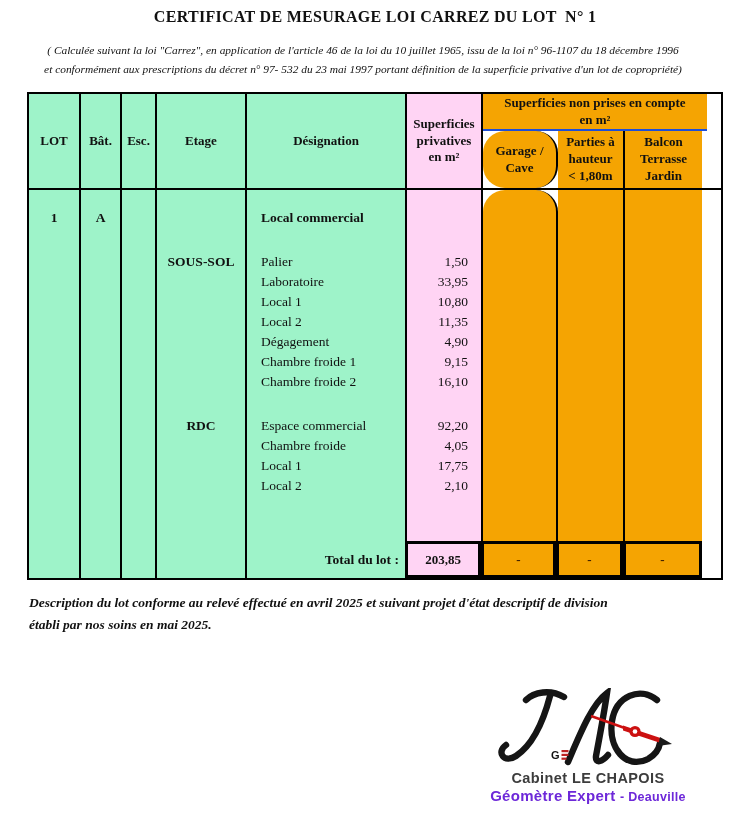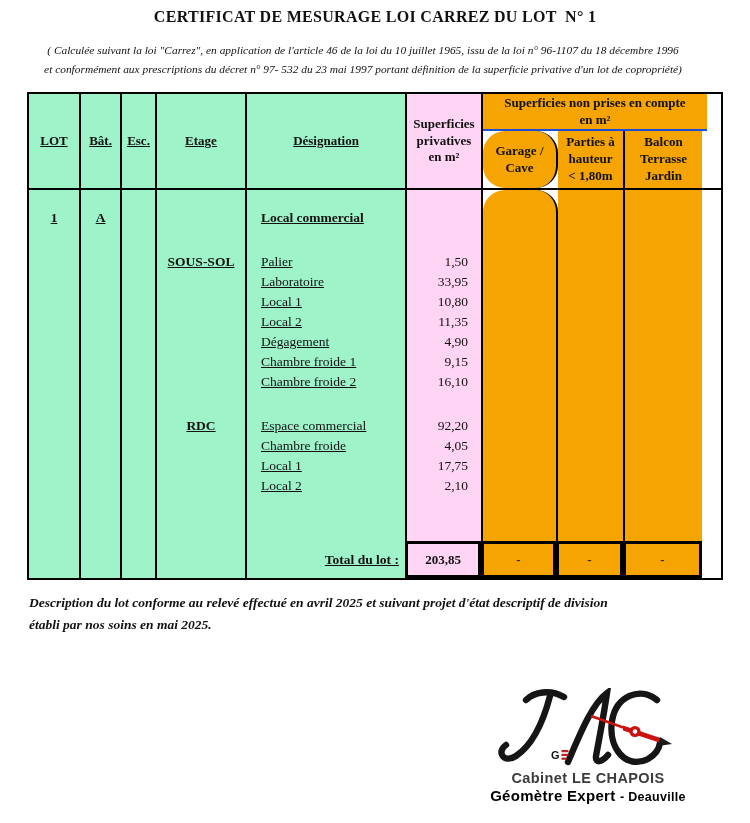--- a/index.html
+++ b/index.html
@@ -16,7 +16,7 @@
        border:2px solid #000;box-sizing:border-box;display:flex;flex-direction:column;}
   .hdr{display:flex;height:96px;border-bottom:2px solid #000;box-sizing:border-box;flex:none;}
   .cell{box-sizing:border-box;border-right:2px solid #000;}
-  .green{background:#9ef3c9;text-decoration:underline;}
+  .green{background:#9ef3c9;}
   .pink{background:#ffd4f4;}
   .orange{background:#f5a402;}
   .hcell{display:flex;align-items:center;justify-content:center;text-align:center;

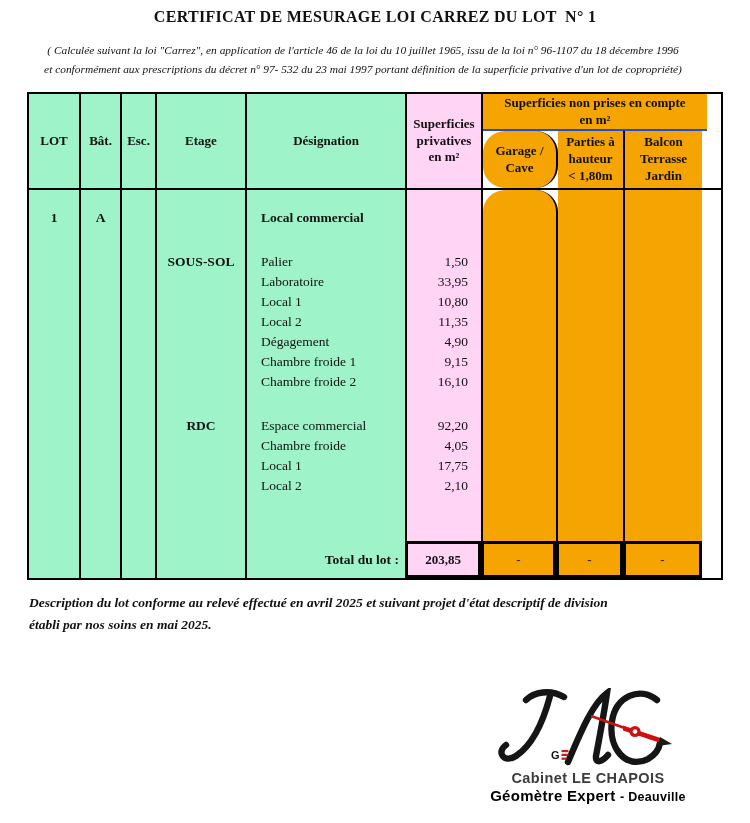--- a/index.html
+++ b/index.html
@@ -60,7 +60,7 @@
         font-family:"Liberation Sans",sans-serif;color:#333;}
   .logo svg{display:block;margin:0 auto;}
   .logo .l1{font-size:14.5px;font-weight:bold;letter-spacing:.4px;margin-top:2px;color:#3c3c3c;}
-  .logo .l2{font-size:15px;font-weight:bold;letter-spacing:.3px;color:#000000;margin-top:1px;}
+  .logo .l2{font-size:15px;font-weight:bold;letter-spacing:.3px;color:#6d28d9;margin-top:1px;}
   .logo .l2 .sfx{font-size:12.5px;font-weight:bold;}
 </style>
 </head>

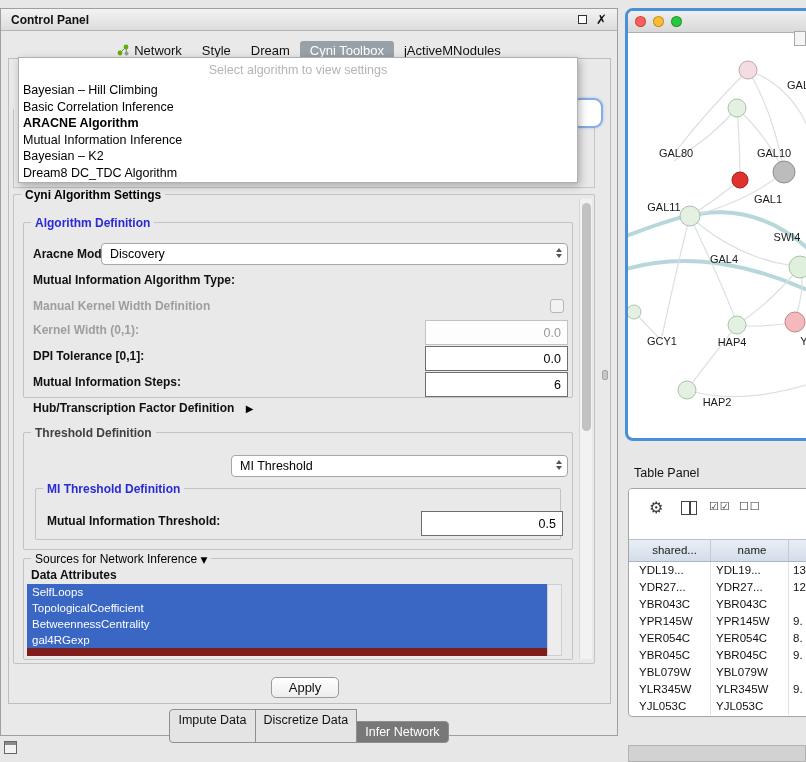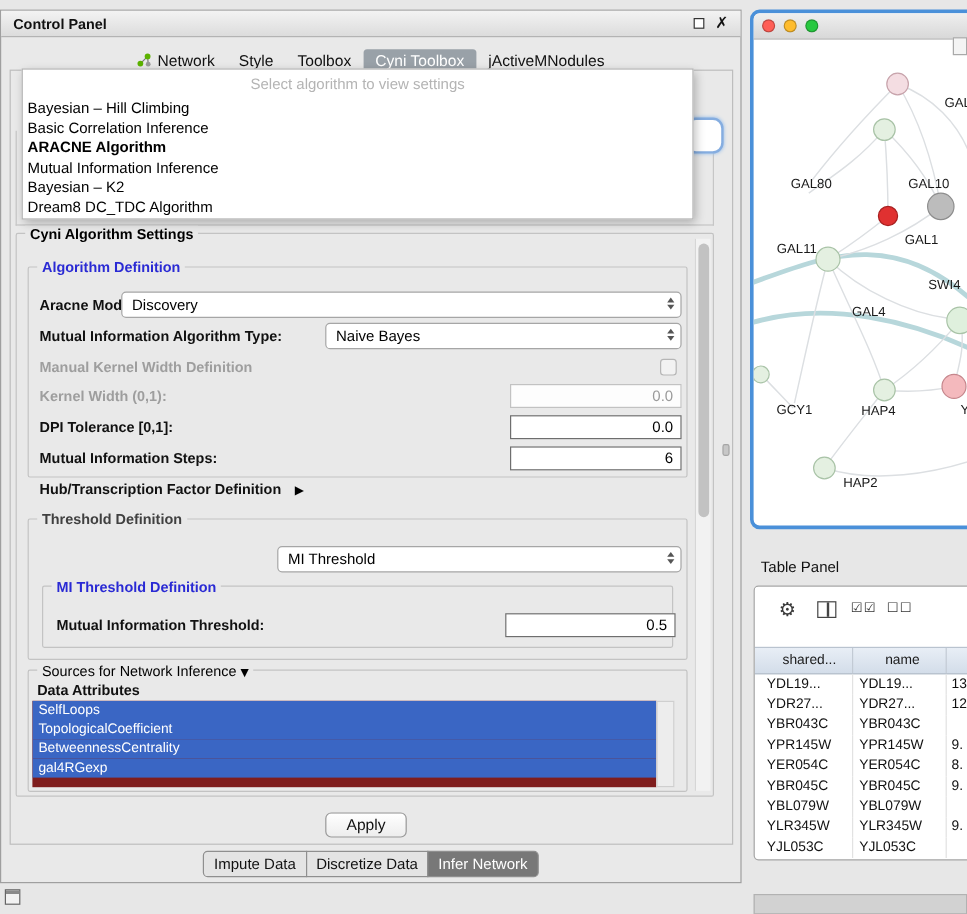--- a/index.html
+++ b/index.html
@@ -263,7 +263,7 @@
         <span>Style</span>
       </div>
       <div class="tab">
-        <span>Toolbox</span>
+        <span>Dream</span>
       </div>
       <div class="tab selected">
         <span>Cyni Toolbox</span>

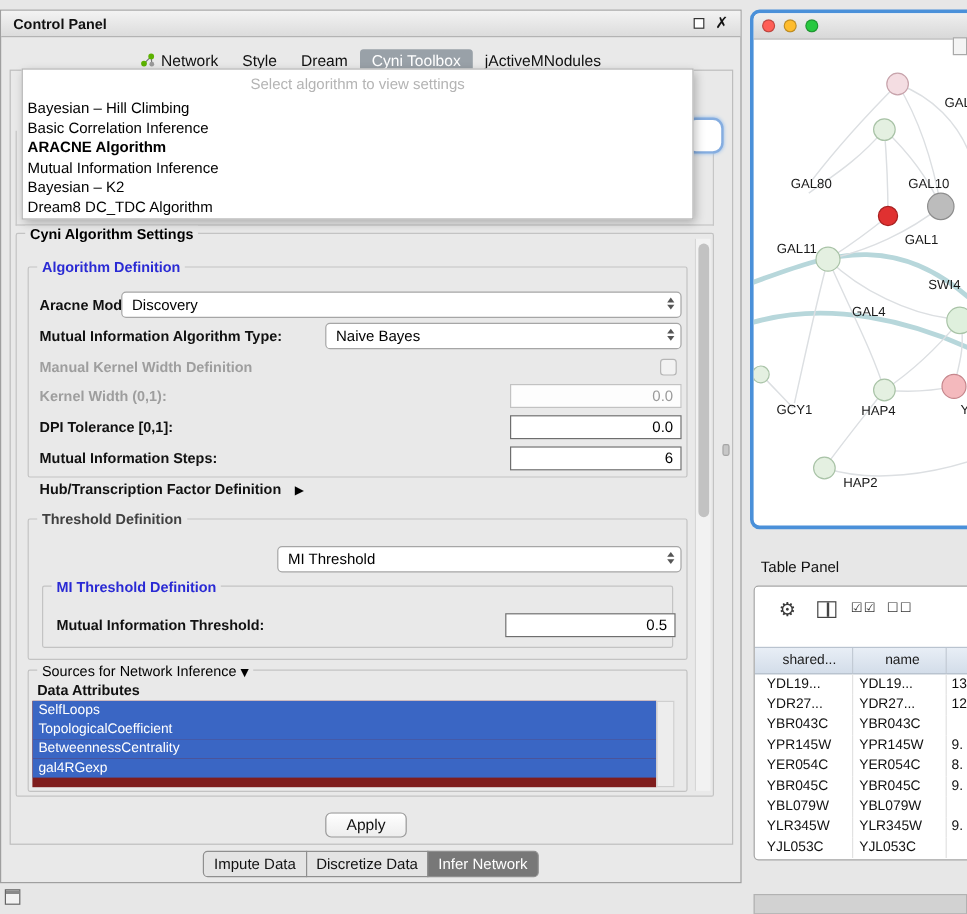--- a/index.html
+++ b/index.html
@@ -174,13 +174,6 @@
     </div>
 
     <span class="lbl" style="left:24px;top:210px;line-height:22px;">Mutual Information Algorithm Type:</span>
-    <div class="combo" style="left:262px;top:210px;width:297px;">
-      <span>Naive Bayes</span>
-      <span class="spin">
-          <i class="t-up"></i>
-          <i class="t-dn"></i>
-        </span>
-    </div>
 
     <span class="lbl disabled" style="left:24px;top:236px;line-height:22px;">Manual Kernel Width Definition</span>
     <div id="manual-checkbox"></div>

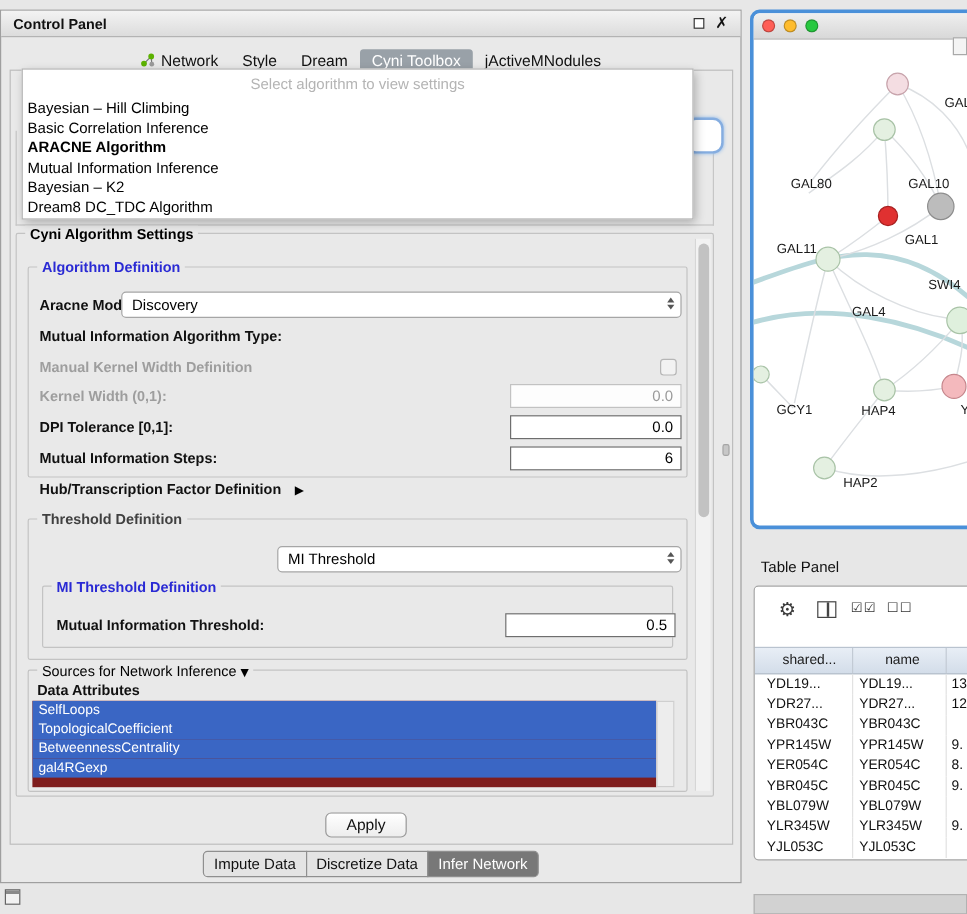--- a/index.html
+++ b/index.html
@@ -60,7 +60,7 @@
   .t-dn{width:0;height:0;border-left:3.5px solid transparent;border-right:3.5px solid transparent;
     border-top:4.5px solid #555;}
 
-  .field{position:absolute;background:#fff;border:1px solid #6e6e6e;height:20px;font-size:12.5px;
+  .field{position:absolute;background:#fff;border:1px solid #6e6e6e;height:25px;font-size:12.5px;
     display:flex;align-items:center;justify-content:flex-end;padding:4px 6px;color:#000;}
   .field.disabled{border-color:#c2c2c2;color:#9a9a9a;background:#fdfdfd;}
 

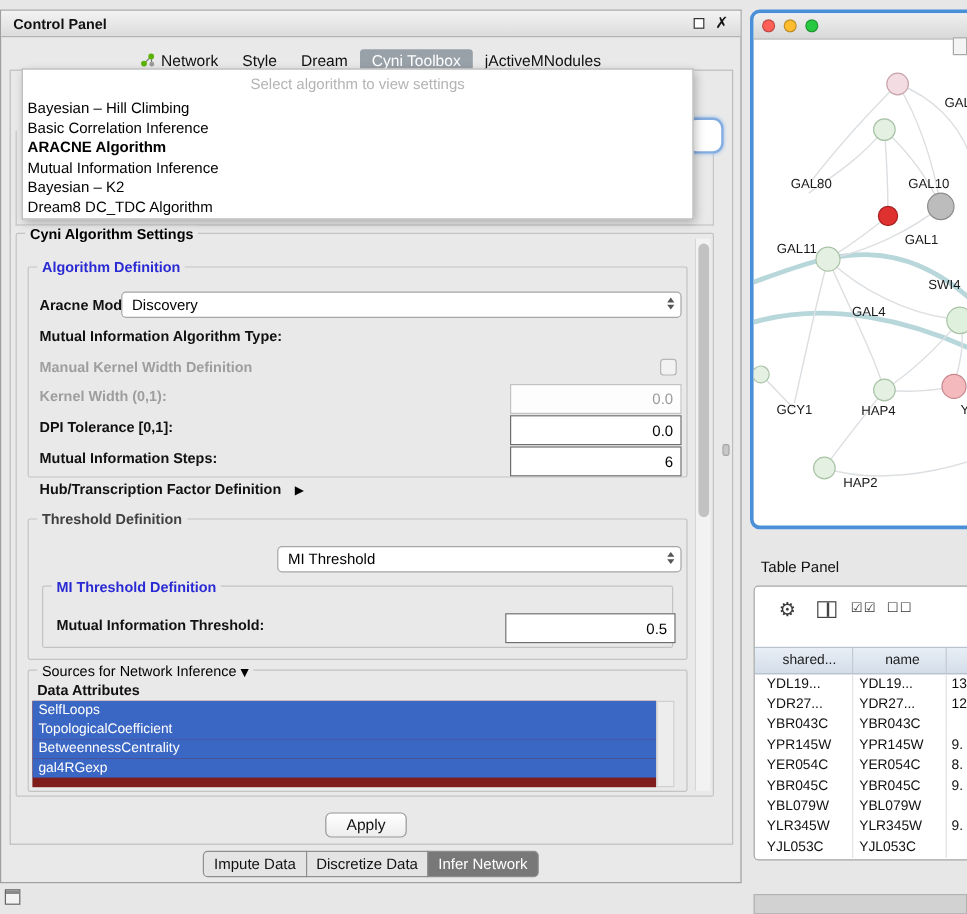--- a/index.html
+++ b/index.html
@@ -88,7 +88,7 @@
   .btab{padding:3px 8px;font-size:12.5px;background:#e4e4e4;border:1px solid #8f8f8f;
     margin-left:-1px;color:#111;white-space:nowrap;}
   .btab:first-child{border-radius:4px 0 0 4px;margin-left:0;}
-  .btab:last-child{border-radius:0 4px 4px 0;}
+  .btab:last-child{border-radius:0 4px 4px 0;margin-top:12px;}
   .btab.selected{background:#787878;color:#fff;}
■ ■ ■
Lines containing the word "btab" must be found in the data above and copied.

   .btab{padding:3px 8px;font-size:12.5px;background:#e4e4e4;border:1px solid #8f8f8f;
   .btab:first-child{border-radius:4px 0 0 4px;margin-left:0;}
-  .btab:last-child{border-radius:0 4px 4px 0;}
+  .btab:last-child{border-radius:0 4px 4px 0;margin-top:12px;}
   .btab.selected{background:#787878;color:#fff;}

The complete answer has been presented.